> _PAGE TEXT_
________________

# Garrantus 2008



## Vlad Tepes (Sep 4, 2008)

Debi completed her 5th 2008 Monster, check his link here http://vladtepeshalloweenprojects.blogspot.com/2008/09/garrantus.html


----------



## Tyler (Jul 17, 2008)

Wow, i love the horns on the head, great prop!


----------



## turtle2778 (Jul 9, 2006)

HOLY CRAP!! That thing is AWESOME!


----------



## Lilly (Jun 13, 2006)

thats cool..
should be a big hit


----------



## Revenant (Mar 17, 2007)

Well THAT'S certainly intimidating.


----------



## Aelwyn (Jul 7, 2008)

Cool! I love his horns!!!!


----------



## cerinad (Jun 23, 2008)

Wow! That is too cool! Very nice!


----------



## Mr Unpleasant (May 24, 2006)

That is one angry cockatoo!! Good Job!


----------



## Bloodhound (Oct 16, 2007)

You have done a fantastic job on your 8' tall Garrantus. Nice work!


----------



## Ghoul Friday (Oct 6, 2007)

Mr Unpleasant said:


> That is one angry cockatoo!! Good Job!


lol


----------



## beelce (Jul 21, 2007)

Oh Yes....I love the big props, He is just as fine as the rest of your collection Deb & VT


----------



## Merlin (The Quiet One) (Feb 23, 2006)

What a fine looking guy!


----------



## Vlad Tepes (Sep 4, 2008)

________________

> _GIVEN RECORDS_

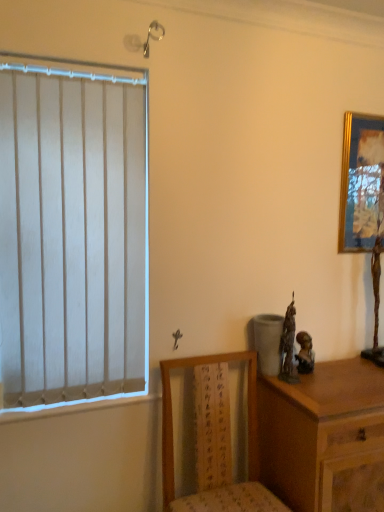
Question: In the image, is matte bronze statue at right positioned in front of or behind wooden chest of drawers at right?

Choices:
 (A) front
 (B) behind

Answer: (B)

Question: Looking at the image, does matte bronze statue at right seem bigger or smaller compared to wooden chest of drawers at right?

Choices:
 (A) small
 (B) big

Answer: (A)

Question: Which object is the closest to the gold-framed picture at upper right?

Choices:
 (A) wooden chest of drawers at right
 (B) matte bronze statue at right
 (C) wooden chair at lower center

Answer: (B)

Question: Estimate the real-world distances between objects in this image. Which object is farther from the wooden chair at lower center?

Choices:
 (A) gold-framed picture at upper right
 (B) matte bronze statue at right
 (C) wooden chest of drawers at right

Answer: (A)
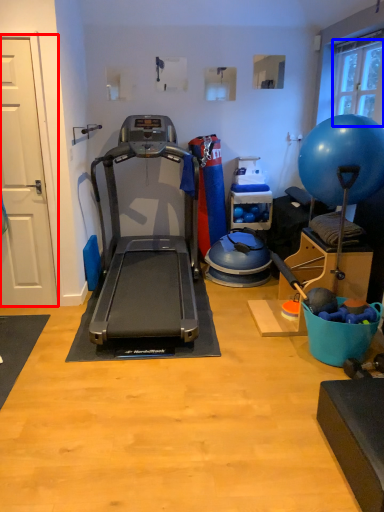
Question: Which object appears closest to the camera in this image, door (highlighted by a red box) or window screen (highlighted by a blue box)?

Choices:
 (A) door
 (B) window screen

Answer: (A)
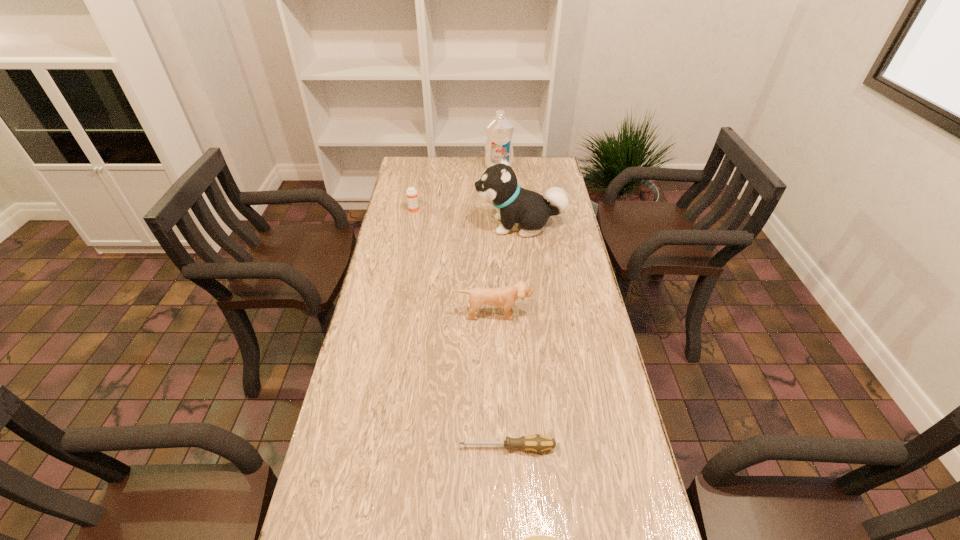
Find the location of a particular element. Image resolution: width=960 pixels, height=540 pixels. the fifth closest object to the farther puppy is located at coordinates (534, 539).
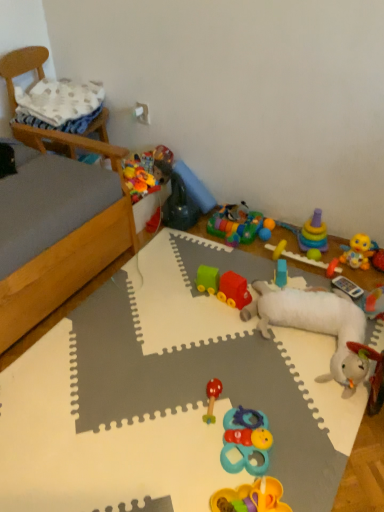
Find the location of a particular element. Image resolution: width=384 pixels, height=512 pixels. empty space that is to the right of rubberized red mushroom at center, which is counted as the ninth toy, starting from the top is located at coordinates (267, 395).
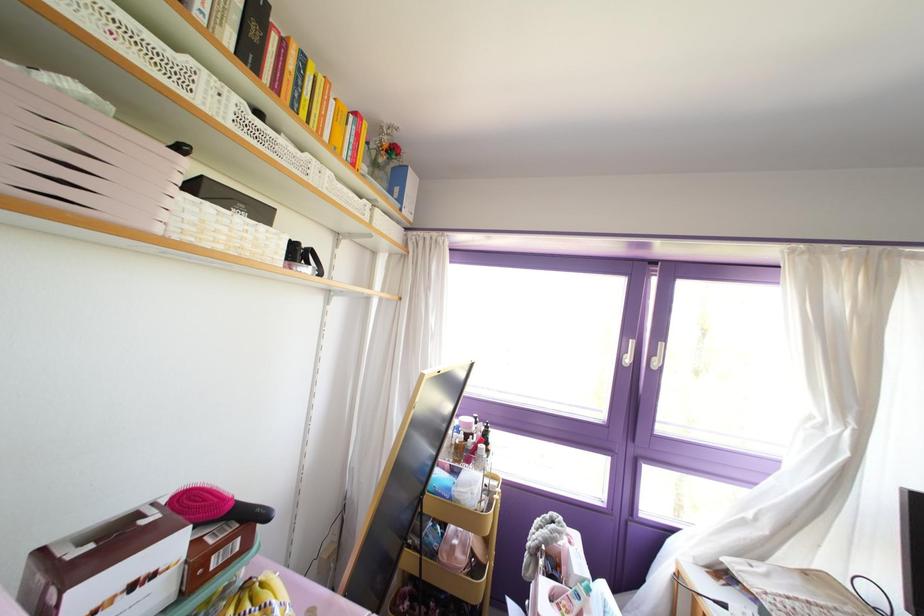
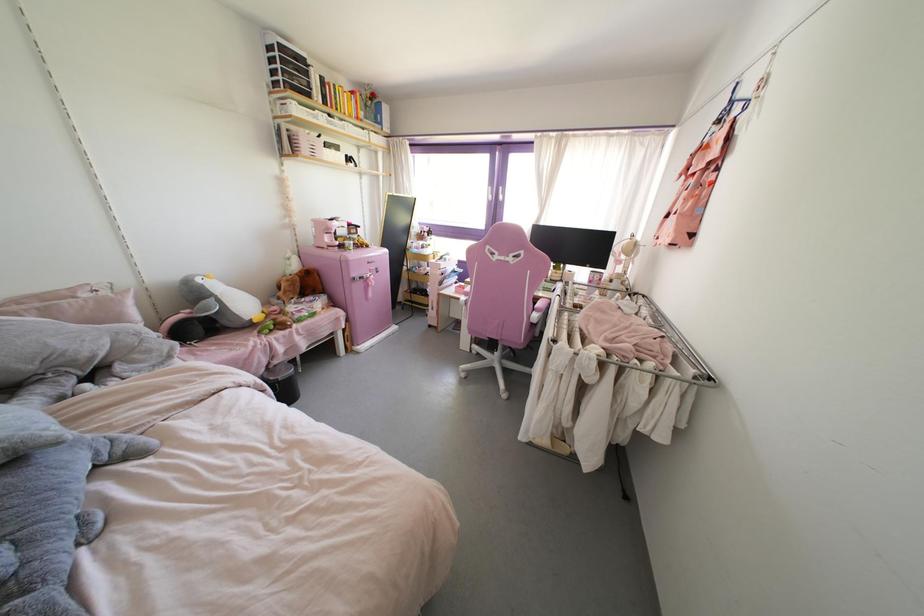
Which direction would the cameraman need to move to produce the second image?

The cameraman walked toward right, backward.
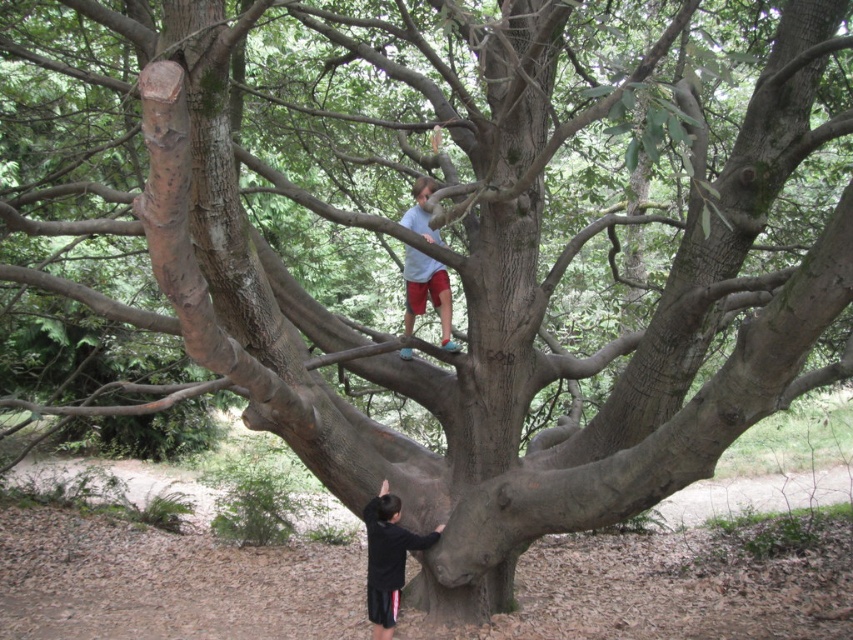
Question: Considering the relative positions of black matte shirt at lower center and light blue shirt at upper center in the image provided, where is black matte shirt at lower center located with respect to light blue shirt at upper center?

Choices:
 (A) below
 (B) above

Answer: (A)

Question: Which of the following is the closest to the observer?

Choices:
 (A) light blue shirt at upper center
 (B) black matte shirt at lower center

Answer: (B)

Question: Does black matte shirt at lower center appear on the right side of light blue shirt at upper center?

Choices:
 (A) yes
 (B) no

Answer: (B)

Question: Which point is farther to the camera?

Choices:
 (A) light blue shirt at upper center
 (B) black matte shirt at lower center

Answer: (A)

Question: Is black matte shirt at lower center to the right of light blue shirt at upper center from the viewer's perspective?

Choices:
 (A) yes
 (B) no

Answer: (B)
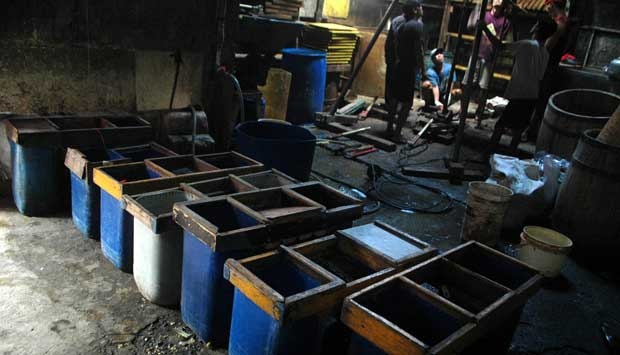
This screenshot has height=355, width=620. Find the location of `wall`. wall is located at coordinates (53, 109).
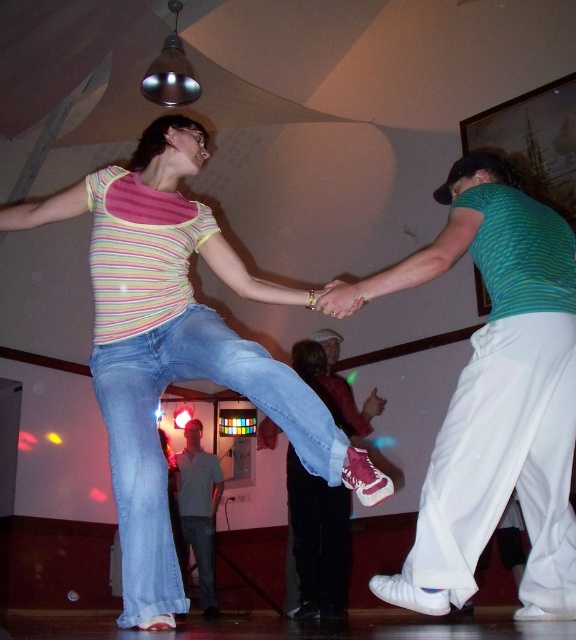
You are a photographer standing in the room. You want to take a photo of the matte green shirt at right and the white cotton pants at lower right. How far apart are these two items in feet?

The matte green shirt at right is 6.95 feet from the white cotton pants at lower right, so the distance between them is 6.95 feet.

You are a photographer setting up a camera to capture the dance pose. The camera has a lens that can only focus on objects within a 1.2 meter width. You need to frame both the matte green shirt at right and the light blue jeans at lower center in the shot. Can the camera lens accommodate both objects based on their widths?

The matte green shirt at right might be wider than light blue jeans at lower center. However, since the exact width difference isn not specified, we cannot confirm if their combined width falls within the 1.2 meter limit. Further measurement is needed.

You are a fashion designer observing the dance scene. You need to create a new outfit that matches the proportions of the existing clothing items. Which clothing item has a greater width when comparing the matte green shirt at right and the white cotton pants at lower right?

The matte green shirt at right has a greater width than the white cotton pants at lower right according to the description.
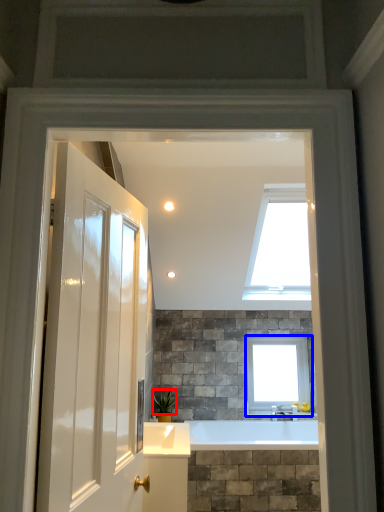
Question: Among these objects, which one is nearest to the camera, plant (highlighted by a red box) or window (highlighted by a blue box)?

Choices:
 (A) plant
 (B) window

Answer: (A)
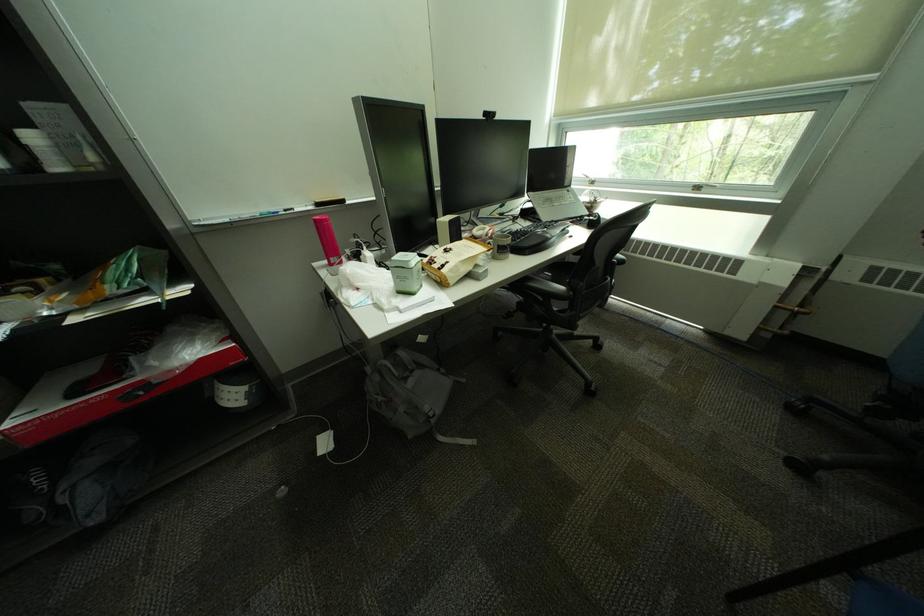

________________

> _PROBLEMS TO SOLVE_
A. Print the part of the Garrantus forum thread starting with "## beelce (Jul" and going on through "fine looking guy!".
B. Carry on the Garrantus forum thread from the point where it stops.

> _SET OF ANSWERS_
A.
## beelce (Jul 21, 2007)

Oh Yes....I love the big props, He is just as fine as the rest of your collection Deb & VT


----------



## Merlin (The Quiet One) (Feb 23, 2006)

What a fine looking guy!

B.
Thank you all for your comments, Debi and I enjoy this message board very much and look forward to sharing it all with you.


----------



## ghost37 (Jul 30, 2008)

love the horns. Awesome job!!!!


----------



## Ghostess (Aug 21, 2005)

Very nice work!


----------



## spideranne (Jul 17, 2006)

Ooohhh he's big. Like it.


----------



## Lady Nyxie (Aug 30, 2006)

Me likey. Thanks for sharing.


----------



## Sickie Ickie (Jun 20, 2006)

beautiful!


----------



## Cassie7 (Sep 16, 2007)

I was drooling over that mask at Party City today! It looks great!


----------



## Dark Angel 27 (Sep 11, 2008)

nice use of the noodles! and the horns are awesome! nice work!


----------



## Papa Boo (Apr 16, 2008)

Very nice. Buiding our own with your design in mind. Thanks for the inspiration.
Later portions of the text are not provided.